- OPDRACHT
Meld alsjeblieft hoeveel regels hieronder het woord "chart" bevatten, waarbij hoofdletters en kleine letters verschillend tellen. Geef alleen het aantal.

- GEGEVEN INFORMATIE
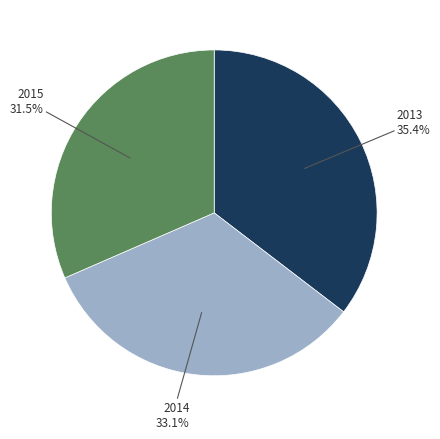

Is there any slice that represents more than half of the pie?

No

* * *

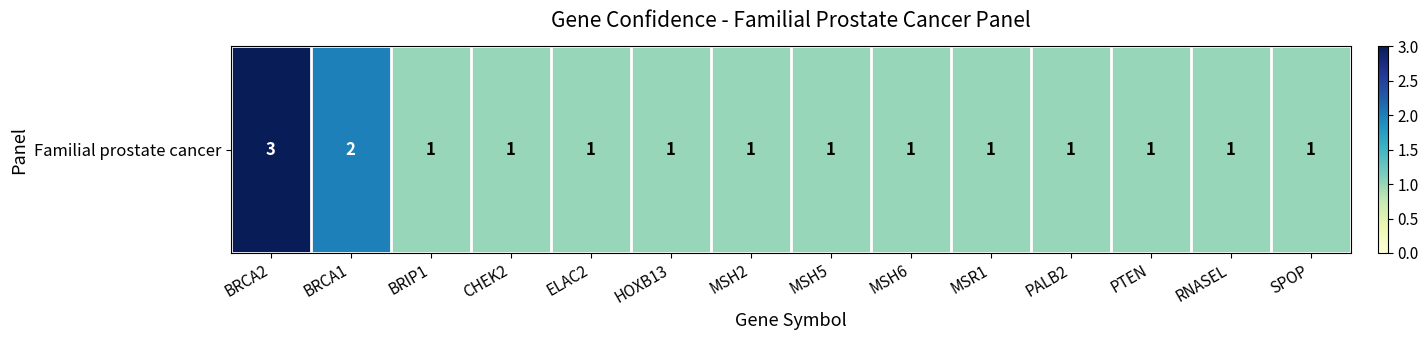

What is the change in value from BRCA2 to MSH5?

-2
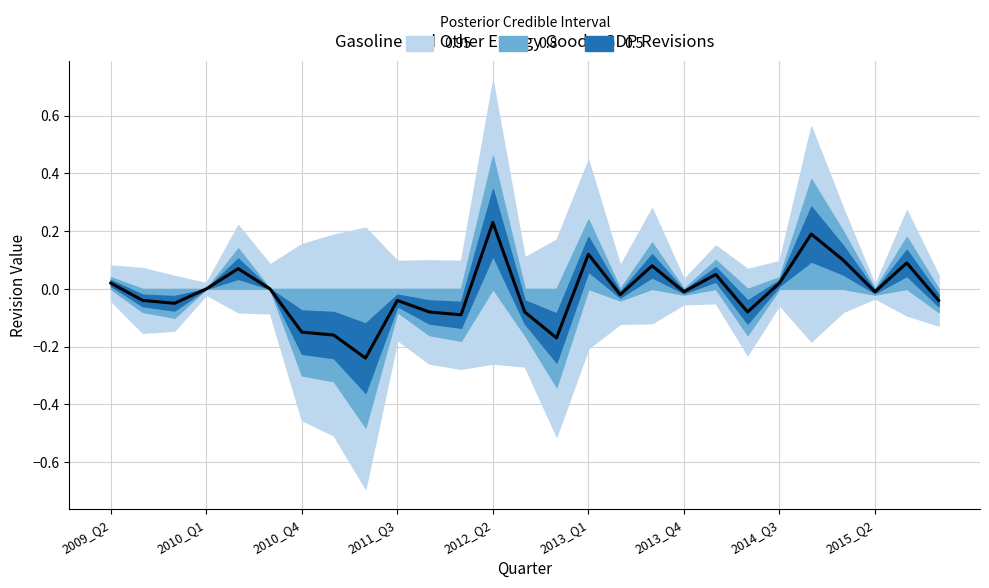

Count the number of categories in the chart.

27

---

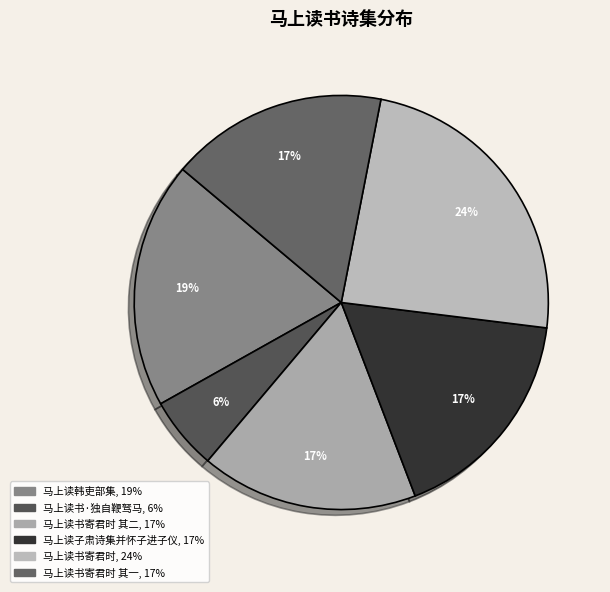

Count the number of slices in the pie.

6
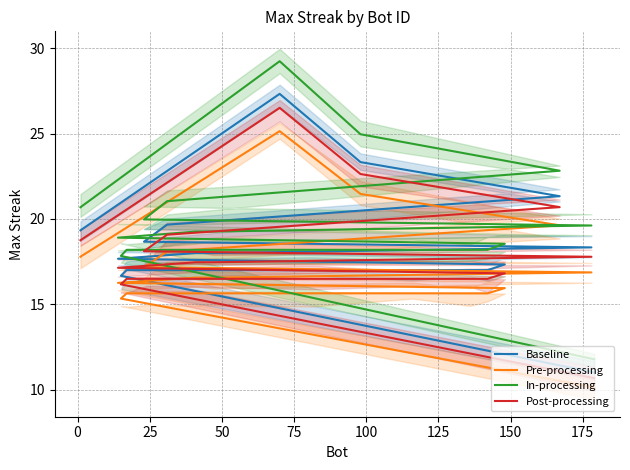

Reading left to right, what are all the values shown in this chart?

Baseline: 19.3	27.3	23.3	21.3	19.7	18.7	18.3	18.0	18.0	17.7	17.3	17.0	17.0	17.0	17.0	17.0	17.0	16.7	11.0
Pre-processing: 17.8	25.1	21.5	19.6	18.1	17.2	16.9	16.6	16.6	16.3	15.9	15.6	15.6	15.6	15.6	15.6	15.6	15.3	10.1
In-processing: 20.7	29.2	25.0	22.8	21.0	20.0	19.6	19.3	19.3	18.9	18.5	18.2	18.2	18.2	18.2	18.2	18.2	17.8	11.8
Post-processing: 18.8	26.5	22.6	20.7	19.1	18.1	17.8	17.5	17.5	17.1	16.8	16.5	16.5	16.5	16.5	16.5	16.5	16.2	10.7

- OPLOSSING
2